:: PARTS OF THE EXERCISE ::
1. For the essay on grieving after the election, decide whether each statement agrees with the text: (a) the text traces the words "grief" and "grieve" to 13 different Hebrew words; (b) the text describes the biblical prophets as predictors of the future; (c) the text places the splattered banner on a school wall. Answer yes or no for each and quote the deciding words of the text.
2. Reproduce the part of the essay on grieving after the election starting with "College campuses are" and going on through "bright red paint.", substituting "abuse" for "harassment".

For many women, people of color, LGBTQ people, Muslims and immigrants, the victory of Donald Trump seems to have endorsed discrimination against them. Acts of hatred against minorities are surfacing even more brazenly.
College campuses are reporting increasing numbers of incidents of election-related harassment and intimidation. Three days after the election, I saw a “Black Lives Matter” banner on a church wall in Denver splattered with bright red paint.
Many of us feel tremendous grief over what appears to be the end of a certain idea of American democracy. Amidst such pain and loss, many are also desperate for healing. Politicians on all sides are declaring, as Trump himself did on Nov. 9, that “it is time for America to bind the wounds of division.”
The desire to begin healing is certainly understandable. But before we can even begin to hope for healing, we need to grieve. As a scholar and teacher, I explore the many fascinating ways in which biblical images, words and even the idea of the Bible help people make meaning in their lives.
To be sure, there is a lot in the Bible about healing. But there is at least as much about grieving. The biblical tradition emphasizes the importance of grieving before moving toward healing.
To grieve is to embrace the reality of pain and loss.
The wounds are real
For many, following the elections, faith in the idea of American democracy has died. Cultural historian Neil Gabler’s “Farewell, America,” published two days after the election, expresses powerfully this sense of the end of faith in America:“America died on Nov. 8, 2016, not with a bang or a whimper, but at its own hand via electoral suicide…Whatever place we now live in is not the same place it was on Nov. 7. No matter how the rest of the world looked at us on Nov. 7, they will now look at us differently.”Indeed, irrespective of who got elected, the presidential race itself exposed mortal wounds on our body politic. We are not who we thought we were.
As the way to healing, pastors and religious leaders, including Anne Graham Lotz, daughter of evangelists Billy and Ruth Graham, are calling for prayer and repentance:
“When God’s people will pray with a humble heart, repenting of our sins, then God promises He will hear our prayer; He will forgive our sin and the third element is that He will heal our land.”
What do our traditions tell us?
Healing is not possible without grieving. The biblical tradition offers an invitation to sit with sadness before reaching for hope and healing. It does not simply allow for grief – it privileges it.It dwells uncomfortably long in the valleys of loss and despair, refusing to ascend too quickly onto horizons of hope.
The Hebrew Scriptures, in fact, possess a rich vocabulary of grief. Behind the words “grief” and “grieve,” as I found in my research, there are 13 different Hebrew words with connotations ranging from physical injury, to sickness, to mourning, to rage, to agitation, to sighing, to tottering unsteadily to and fro. The most common expressions involve a mix of emotional and physical pain in the face of loss.
This privileging of grief over and before any hope of healing is powerfully expressed in the words of the Hebrew biblical prophets. As theologian Walter Brueggemann shows in his book “Reality, Grief, Hope,” the biblical prophets were not, as we often assume, predictors of the future.
Rather they were poets who, like poets today, offered alternative ways of seeing things – that is, to the way the empire (in their case ancient Israel or Judah) wanted people to see things. The prophet confronted ancient Israel’s imperial ideology of special blessing and national exceptionalism with the realities of exploitation and violence upon which its prosperity was gotten.

:: DATA EXCERPTS ::
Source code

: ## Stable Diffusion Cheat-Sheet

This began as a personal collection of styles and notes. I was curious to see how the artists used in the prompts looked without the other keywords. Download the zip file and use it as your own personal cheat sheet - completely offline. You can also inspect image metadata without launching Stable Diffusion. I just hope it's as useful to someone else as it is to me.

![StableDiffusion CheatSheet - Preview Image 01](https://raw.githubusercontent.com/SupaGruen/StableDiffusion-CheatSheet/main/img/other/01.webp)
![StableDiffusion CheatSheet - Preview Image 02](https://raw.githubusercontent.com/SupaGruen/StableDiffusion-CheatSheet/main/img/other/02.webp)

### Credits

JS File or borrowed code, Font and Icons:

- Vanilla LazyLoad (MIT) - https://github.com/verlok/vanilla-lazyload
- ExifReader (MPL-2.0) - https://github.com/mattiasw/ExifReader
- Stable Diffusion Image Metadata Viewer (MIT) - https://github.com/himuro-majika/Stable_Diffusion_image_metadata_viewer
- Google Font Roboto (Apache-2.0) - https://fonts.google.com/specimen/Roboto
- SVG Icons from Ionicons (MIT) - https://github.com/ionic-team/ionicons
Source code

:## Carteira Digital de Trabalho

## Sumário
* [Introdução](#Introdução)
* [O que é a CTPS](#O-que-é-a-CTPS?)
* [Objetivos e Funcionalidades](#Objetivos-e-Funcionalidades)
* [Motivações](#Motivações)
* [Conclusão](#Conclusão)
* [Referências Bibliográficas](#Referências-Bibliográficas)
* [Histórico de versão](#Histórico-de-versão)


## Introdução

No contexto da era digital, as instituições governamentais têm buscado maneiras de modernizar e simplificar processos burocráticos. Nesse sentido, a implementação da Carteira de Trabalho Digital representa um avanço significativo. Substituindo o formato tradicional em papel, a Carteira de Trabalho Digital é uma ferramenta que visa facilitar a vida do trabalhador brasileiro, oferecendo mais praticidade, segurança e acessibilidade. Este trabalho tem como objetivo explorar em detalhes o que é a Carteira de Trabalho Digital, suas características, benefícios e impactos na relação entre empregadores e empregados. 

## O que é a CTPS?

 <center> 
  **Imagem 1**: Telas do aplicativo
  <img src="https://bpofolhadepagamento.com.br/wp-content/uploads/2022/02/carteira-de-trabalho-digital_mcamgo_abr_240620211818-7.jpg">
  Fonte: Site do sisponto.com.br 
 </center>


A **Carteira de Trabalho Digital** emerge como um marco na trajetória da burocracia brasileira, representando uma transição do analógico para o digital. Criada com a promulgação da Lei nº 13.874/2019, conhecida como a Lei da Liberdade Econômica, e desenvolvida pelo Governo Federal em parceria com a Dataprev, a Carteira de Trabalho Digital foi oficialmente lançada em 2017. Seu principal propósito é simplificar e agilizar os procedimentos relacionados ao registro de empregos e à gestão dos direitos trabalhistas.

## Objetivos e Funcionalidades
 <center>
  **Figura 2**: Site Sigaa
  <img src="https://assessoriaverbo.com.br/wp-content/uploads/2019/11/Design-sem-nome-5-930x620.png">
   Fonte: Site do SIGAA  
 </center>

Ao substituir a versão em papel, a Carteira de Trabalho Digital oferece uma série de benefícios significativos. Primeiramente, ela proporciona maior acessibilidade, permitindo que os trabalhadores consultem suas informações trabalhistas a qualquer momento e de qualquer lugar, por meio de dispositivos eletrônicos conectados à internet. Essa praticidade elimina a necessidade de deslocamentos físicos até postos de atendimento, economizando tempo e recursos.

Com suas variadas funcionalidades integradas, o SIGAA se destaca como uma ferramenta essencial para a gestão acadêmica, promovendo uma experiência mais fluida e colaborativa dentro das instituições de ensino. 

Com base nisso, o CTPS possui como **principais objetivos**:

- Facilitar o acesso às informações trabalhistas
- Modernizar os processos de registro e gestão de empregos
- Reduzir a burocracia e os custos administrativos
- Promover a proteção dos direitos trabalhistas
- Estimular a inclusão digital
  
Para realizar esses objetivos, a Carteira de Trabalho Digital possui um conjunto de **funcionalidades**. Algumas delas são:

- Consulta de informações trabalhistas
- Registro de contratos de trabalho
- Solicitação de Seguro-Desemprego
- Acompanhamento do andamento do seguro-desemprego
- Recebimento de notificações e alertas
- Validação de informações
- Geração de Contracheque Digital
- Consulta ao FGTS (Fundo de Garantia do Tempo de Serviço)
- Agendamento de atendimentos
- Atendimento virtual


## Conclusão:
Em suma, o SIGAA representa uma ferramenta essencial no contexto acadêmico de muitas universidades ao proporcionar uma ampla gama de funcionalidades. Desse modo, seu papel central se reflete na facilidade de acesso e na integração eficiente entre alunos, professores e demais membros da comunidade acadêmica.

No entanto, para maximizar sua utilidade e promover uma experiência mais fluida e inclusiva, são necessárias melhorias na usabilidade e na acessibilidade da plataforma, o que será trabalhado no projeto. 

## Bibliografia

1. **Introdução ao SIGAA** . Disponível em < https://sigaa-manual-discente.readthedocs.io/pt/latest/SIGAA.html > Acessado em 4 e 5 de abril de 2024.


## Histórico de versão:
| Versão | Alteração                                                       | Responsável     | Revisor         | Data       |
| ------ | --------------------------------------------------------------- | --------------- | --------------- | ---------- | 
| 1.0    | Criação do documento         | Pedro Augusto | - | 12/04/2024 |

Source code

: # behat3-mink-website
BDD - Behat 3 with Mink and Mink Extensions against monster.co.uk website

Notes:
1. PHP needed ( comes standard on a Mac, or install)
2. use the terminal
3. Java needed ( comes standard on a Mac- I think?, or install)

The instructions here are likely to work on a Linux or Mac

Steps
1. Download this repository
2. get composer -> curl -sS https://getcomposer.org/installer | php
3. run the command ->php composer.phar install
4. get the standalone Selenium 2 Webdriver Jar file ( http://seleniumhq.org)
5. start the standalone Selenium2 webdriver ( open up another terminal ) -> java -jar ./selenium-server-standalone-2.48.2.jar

:: ANSWERS TO THE TASKS ::
1.
(a) Yes: "there are 13 different Hebrew words"
(b) No: "the biblical prophets were not, as we often assume, predictors of the future"
(c) No: "a “Black Lives Matter” banner on a church wall in Denver splattered with bright red paint"

2.
College campuses are reporting increasing numbers of incidents of election-related abuse and intimidation. Three days after the election, I saw a “Black Lives Matter” banner on a church wall in Denver splattered with bright red paint.